* PROBLEM DETAILS:
Translate this sentence from the Battle of Shiloh text below into Spanish: "First of all, I will say that Bob and I are safe and unhurt."

Noble Sons of New Orleans: A Washington Light Artilleryman Survives Shiloh
The
famous Washington Light Artillery of New Orleans sent five companies off to fight for the Confederacy in 1861: four the companies fought in Virginia but the 5th Company
served in the western theater. Raised in New Orleans in March 1862 for 90-days' service (subsequently extended through 1865), the six-gun battery of 160 men utilized two 6-lb smoothbores, two 6-lb
rifles, and two 12-lb howitzers at its first battle, the Battle of Shiloh
fought April 6-7, 1862. Today’s post features a superb account of that
engagement from one of the members of that notable battery, Private James F.
Giffen. Private Giffen had attended Harvard in Massachusetts with the class of
1861 then returned to his home in New Orleans at the outbreak of the war.
Private James F. Giffen
5th Co., Washington Light Artillery
(Glen Cangelosi's Washington Artillery site)
In this letter written to his father, Private Giffen gives a lengthy description of his first experience of battle and tells how
his life was saved by a knife he carried. “I received the full force of a Minie
ball in my right flank just below the ribs a little towards the front which
would have undoubtedly perforated me through and through, passing several
vulnerable points and causing instantaneous death, had it not been for the very
large knife I carried in the deep breast pocket of my overshirt. This,
fortunately, turned the ball, which glanced off and did me no further injury
than perforating my shirt in two places, bruising my body a little and taking
my breath away for a few minutes,” he stated.
Giffen would later be promoted to the rank
of sergeant and survived the war despite an arm wound sustained in the war’s
final days. His letter was originally published in the April 19, 1862 issue of
the New Orleans Daily Crescent.
Camp Moore, Corinth, Mississippi
April 9-10, 1862
My dear
father,
I wrote
you by Mr. Slocomb’s boy who was expected to leave this morning and also
telegraphed yesterday afternoon when I returned to camp after our army had
fallen back. But as I see Mr. [Cuthbert H.] Slocomb’s boy in camp this
afternoon, I shall write in fuller detail and you will probably get both
letters at the same time. First of all, I will say that Bob and I are safe and
unhurt. Willie was wounded in the beginning of the battle by a ball in the
knee. The ball struck just above the knee of the left leg on the outer side and
glanced up. The wound is not considered by Dr. Stone a dangerous one, and if he
can be kept perfectly quiet and if inflammation can be kept down. But it is
almost impossible to say what the wounded of our army may be obliged to
undergo.
The
enemy, since his defeat, had received large reinforcements and still threatens
Corinth. If they persist in their undertaking, we shall be compelled to fight
the battle over again at this place and the wounded would be sent off. I do not
think Willie can be removed under the most favorable circumstances for a week,
for his wound is one which will require care and time to heal so that he may
again have the use of his leg. If the enemy delay several days and give our
wounded and weary soldiers time to recruit, we shall be ready for them.

* DATA SHOWN:
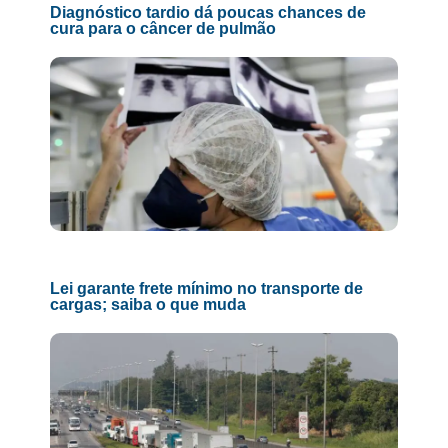
Diagnóstico tardio dá poucas chances de
cura para o câncer de pulmão
Lei garante frete mínimo no transporte de
cargas; saiba o que muda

* FINISHED TASK:
Ante todo, diré que Bob y yo estamos a salvo e ilesos.